What to produce → Please retype the entries below word for word, passing over every picture.

Extracted page text data
Content starts

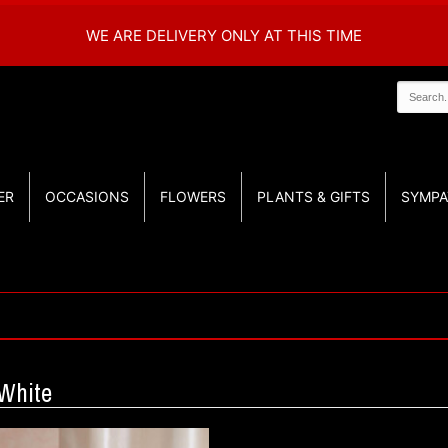
WE ARE DELIVERY ONLY AT THIS TIME
ER
OCCASIONS
FLOWERS
PLANTS & GIFTS
SYMPA
White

Content ends

Output of the task →
WE ARE DELIVERY ONLY AT THIS TIME
ER
OCCASIONS
FLOWERS
PLANTS & GIFTS
SYMPA
White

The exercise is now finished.